- [Reading passage]:

Ozor

Posted on Mar 5

How to Build a Broken Link Checker in JavaScript (Free API)

#seo #webdev #javascript #tutorial

Dead links destroy user experience and tank your SEO. Google penalizes pages with broken outbound links, and users bounce when they hit 404s.

Most link-checking tools are either expensive SaaS products or slow crawlers that hammer servers. In this tutorial, we'll build a fast broken link checker using JavaScript and a free web scraping API — no Puppeteer, no headless browsers, no dependencies.

What We're Building

A CLI tool that:

Scrapes all links from any webpage
Tests each link for HTTP errors (404, 500, timeouts)
Takes screenshots of broken destinations (proof for reports)
Outputs a clean report with actionable results

Prerequisites

Node.js 18+
A free API key from Frostbyte (200 free credits, no card required)

- [Dataset excerpt]:
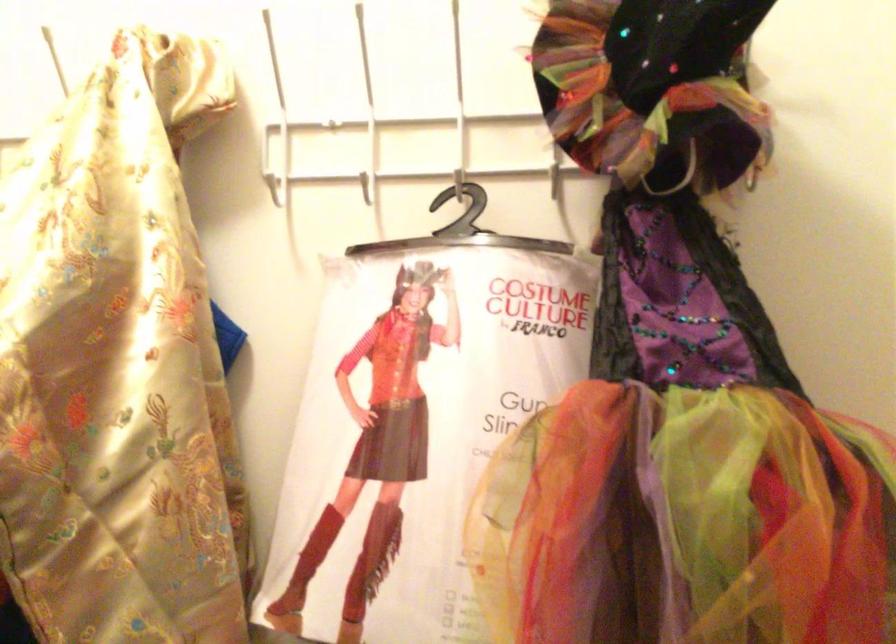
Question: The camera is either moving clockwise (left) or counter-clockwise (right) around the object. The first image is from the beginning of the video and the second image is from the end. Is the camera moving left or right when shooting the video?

- [Instruction]: Transcribe the tutorial on building a broken link checker in JavaScript, from start to finish, with no changes.

- [Finished answer]:
Ozor

Posted on Mar 5

How to Build a Broken Link Checker in JavaScript (Free API)

#seo #webdev #javascript #tutorial

Dead links destroy user experience and tank your SEO. Google penalizes pages with broken outbound links, and users bounce when they hit 404s.

Most link-checking tools are either expensive SaaS products or slow crawlers that hammer servers. In this tutorial, we'll build a fast broken link checker using JavaScript and a free web scraping API — no Puppeteer, no headless browsers, no dependencies.

What We're Building

A CLI tool that:

Scrapes all links from any webpage
Tests each link for HTTP errors (404, 500, timeouts)
Takes screenshots of broken destinations (proof for reports)
Outputs a clean report with actionable results

Prerequisites

Node.js 18+
A free API key from Frostbyte (200 free credits, no card required)